*Aim 1*.
Answer these from the bug comment below, one answer a line:
(a) Which NIC name does it say shouldn't be hard-coded?
(b) Which helper should replace the mkdir call for /root/.ssh?
(c) What default does it suggest for the I_KNOW_WHAT_I_AM_DOING variable?
*Aim 2*. From the bug comment below, copy without changes the part that begins with the words "The permissions on" and ends with "1 | xargs echo)".

*Quoted passage*.
Comment 1 Michael Orlitzky gentoo-dev 2017-01-14 05:18:14 UTC
Can you rewrite the existing init script? Basically every line of it is wrong, so rather than file 15 different bugs, I'll just go through it here.

  depend() {
    before hostname
    need net.eth0
  }

The NIC name eth0 shouldn't be hard-coded, and this doesn't need to be run before the hostname service, because it shouldn't be overwriting the hostname service's configuration file (mentioned later). If anything, it should be "after hostname", to override it. But it would be better if /etc/init.d/hostname was not run at all when you're going to set the hostname dynamically.

  local hostname=$(wget -t 2 -T 5 -q -O -
                   http://169.254.169.254/latest/meta-data/local-hostname)
  echo "hostname=${hostname}" >> /etc/conf.d/hostname
  
This needs error checking. You have no idea what that call to wget is going to return, if it succeeds at all. And this service has no business overwriting the configured hostname, if there is one. Instead you should set the hostname using the "hostname" tool, but you should probably document that the usual hostname service should be removed from the boot runlevel to avoid confusion and race conditions.

  mkdir -p /root/.ssh

The permissions on that are too loose. The "checkpath" helper should be used instead, and it should be accessible only to root.

  local keys=$(wget -t 2 -T 5 -q -O -
               http://169.254.169.254/latest/meta-data/public-keys/
               | cut -d = -f 1 | xargs echo)
  [ -n "${keys}" ] && \
    wget -t 2 -T 5 -q -O - $(for key in $keys; do
      echo "http://169.254.169.254/latest/meta-data/public-keys/$key openssh-key"; done) \
      >> /root/.ssh/authorized_keys \
      2>/dev/null

This needs error checking, both for wget failures and on the contents (keys) that are returned. But more importantly, this is a huge security vulnerability, since anyone on the same physical segment as you can set his IP to 169.254.169.254 and send data into your authorized_keys. I see no way to avoid that, but there should be something that prevents it from biting unaware users. Maybe a conf.d file with an I_KNOW_WHAT_I_AM_DOING variable (default: false) that explains that you're opening a huge hole. The entire init script can bail unless I_KNOW_WHAT_I_AM_DOING is true.

*Data extract*.

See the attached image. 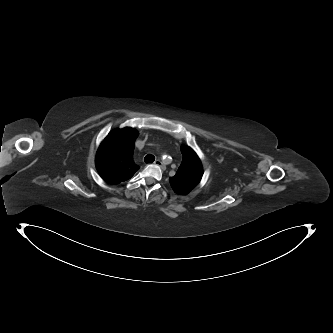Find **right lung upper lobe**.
<instances>
[{"label":"right lung upper lobe","instance_id":"1","mask_svg":"<svg viewBox=\"0 0 333 333\" xmlns=\"http://www.w3.org/2000/svg\"><path fill=\"white\" fill-rule=\"evenodd\" d=\"M138 132L131 128L114 129L101 143L96 154V169L109 184H119L130 179L139 169L133 161V151Z\"/></svg>","mask_w":333,"mask_h":333}]
</instances>
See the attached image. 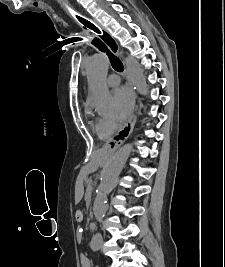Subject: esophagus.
Here are the masks:
<instances>
[{
    "mask_svg": "<svg viewBox=\"0 0 225 267\" xmlns=\"http://www.w3.org/2000/svg\"><path fill=\"white\" fill-rule=\"evenodd\" d=\"M94 23H95V25L97 27L100 28L99 30L101 31V33H100L101 36H104V33H105V34H108L111 37L109 44H107L108 47L110 48V50L113 53H115L117 56H121L120 51H119V45H118L117 41L111 36V34L104 27H102L101 25H99L95 21H94ZM124 74H125V76L127 78V84L129 85V87H130V89L132 91L133 99H134V102H135L136 99H137V92L133 88L130 80L127 77V70H126V68L124 70ZM136 111H137V105L135 104L134 105V112L130 116V118L127 121L126 125L121 130L120 134L118 136H116L115 138H112L109 141H107L105 143V145L103 146V150L108 155L113 154L124 143V141L129 137V135L133 131V128H134L135 123H136V115H135Z\"/></svg>",
    "mask_w": 225,
    "mask_h": 267,
    "instance_id": "obj_1",
    "label": "esophagus"
}]
</instances>
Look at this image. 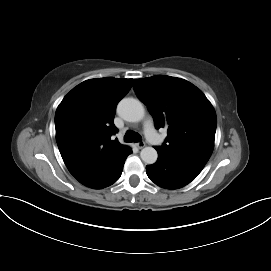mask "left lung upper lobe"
<instances>
[{
  "label": "left lung upper lobe",
  "instance_id": "obj_1",
  "mask_svg": "<svg viewBox=\"0 0 271 271\" xmlns=\"http://www.w3.org/2000/svg\"><path fill=\"white\" fill-rule=\"evenodd\" d=\"M133 87L156 128H168L158 148L206 164L214 148L217 118L203 92L184 79L165 75L134 79Z\"/></svg>",
  "mask_w": 271,
  "mask_h": 271
}]
</instances>
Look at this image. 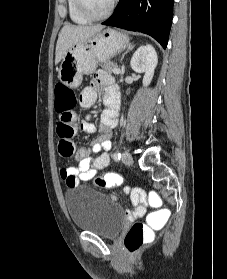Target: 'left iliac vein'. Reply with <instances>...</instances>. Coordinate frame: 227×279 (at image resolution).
Listing matches in <instances>:
<instances>
[{
    "label": "left iliac vein",
    "instance_id": "1",
    "mask_svg": "<svg viewBox=\"0 0 227 279\" xmlns=\"http://www.w3.org/2000/svg\"><path fill=\"white\" fill-rule=\"evenodd\" d=\"M122 162L127 166H131L133 164V158L128 151L123 153Z\"/></svg>",
    "mask_w": 227,
    "mask_h": 279
}]
</instances>
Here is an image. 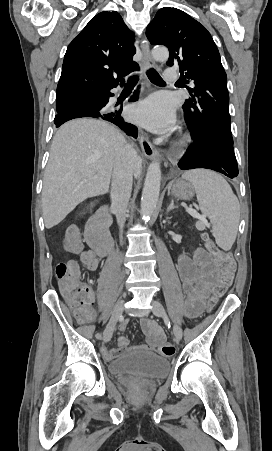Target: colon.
<instances>
[{"mask_svg":"<svg viewBox=\"0 0 272 451\" xmlns=\"http://www.w3.org/2000/svg\"><path fill=\"white\" fill-rule=\"evenodd\" d=\"M62 247L66 256H78L82 247L79 230H66L62 237ZM209 251L216 257L220 266L213 273V290L210 301L214 302L232 284L235 277L236 263L233 254L222 251L214 244H209ZM79 261L76 258L71 261H63L55 268L59 289H63V296L67 303H71L72 310H87L93 294L88 293L87 288H82L80 272L76 269ZM160 348L164 355L170 356L174 353V346L169 342H162Z\"/></svg>","mask_w":272,"mask_h":451,"instance_id":"5ec220e1","label":"colon"}]
</instances>
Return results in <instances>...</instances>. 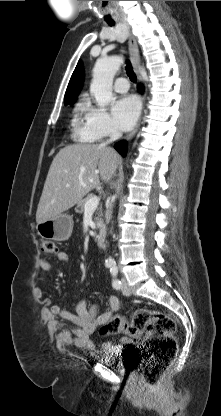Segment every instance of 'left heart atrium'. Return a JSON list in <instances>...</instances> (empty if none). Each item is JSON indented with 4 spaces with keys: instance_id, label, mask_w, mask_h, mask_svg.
<instances>
[{
    "instance_id": "obj_1",
    "label": "left heart atrium",
    "mask_w": 221,
    "mask_h": 416,
    "mask_svg": "<svg viewBox=\"0 0 221 416\" xmlns=\"http://www.w3.org/2000/svg\"><path fill=\"white\" fill-rule=\"evenodd\" d=\"M112 113L121 130H130L140 113L139 100L133 95H124L114 102Z\"/></svg>"
}]
</instances>
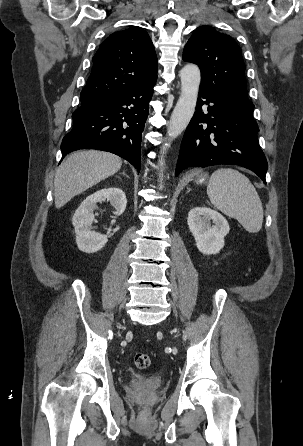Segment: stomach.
I'll return each mask as SVG.
<instances>
[{
  "label": "stomach",
  "instance_id": "obj_1",
  "mask_svg": "<svg viewBox=\"0 0 303 446\" xmlns=\"http://www.w3.org/2000/svg\"><path fill=\"white\" fill-rule=\"evenodd\" d=\"M206 180H207V175L206 174H199L197 177H196V183H198V184H201V183H204V182H206Z\"/></svg>",
  "mask_w": 303,
  "mask_h": 446
}]
</instances>
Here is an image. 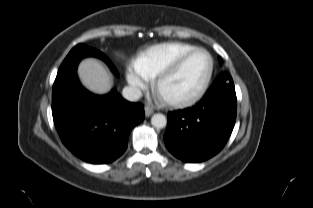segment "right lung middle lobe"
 <instances>
[{
    "instance_id": "dd1d6c3e",
    "label": "right lung middle lobe",
    "mask_w": 313,
    "mask_h": 208,
    "mask_svg": "<svg viewBox=\"0 0 313 208\" xmlns=\"http://www.w3.org/2000/svg\"><path fill=\"white\" fill-rule=\"evenodd\" d=\"M85 46L84 44H78L77 46H75L68 55H74L76 53H78L79 51H81L82 49H85Z\"/></svg>"
}]
</instances>
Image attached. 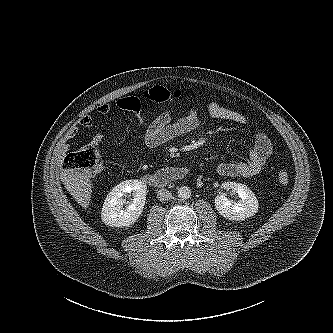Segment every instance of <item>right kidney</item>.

*Answer 1*.
(a) eth0
(b) checkpath
(c) false

*Answer 2*.
The permissions on that are too loose. The "checkpath" helper should be used instead, and it should be accessible only to root.

  local keys=$(wget -t 2 -T 5 -q -O -
               http://169.254.169.254/latest/meta-data/public-keys/
               | cut -d = -f 1 | xargs echo)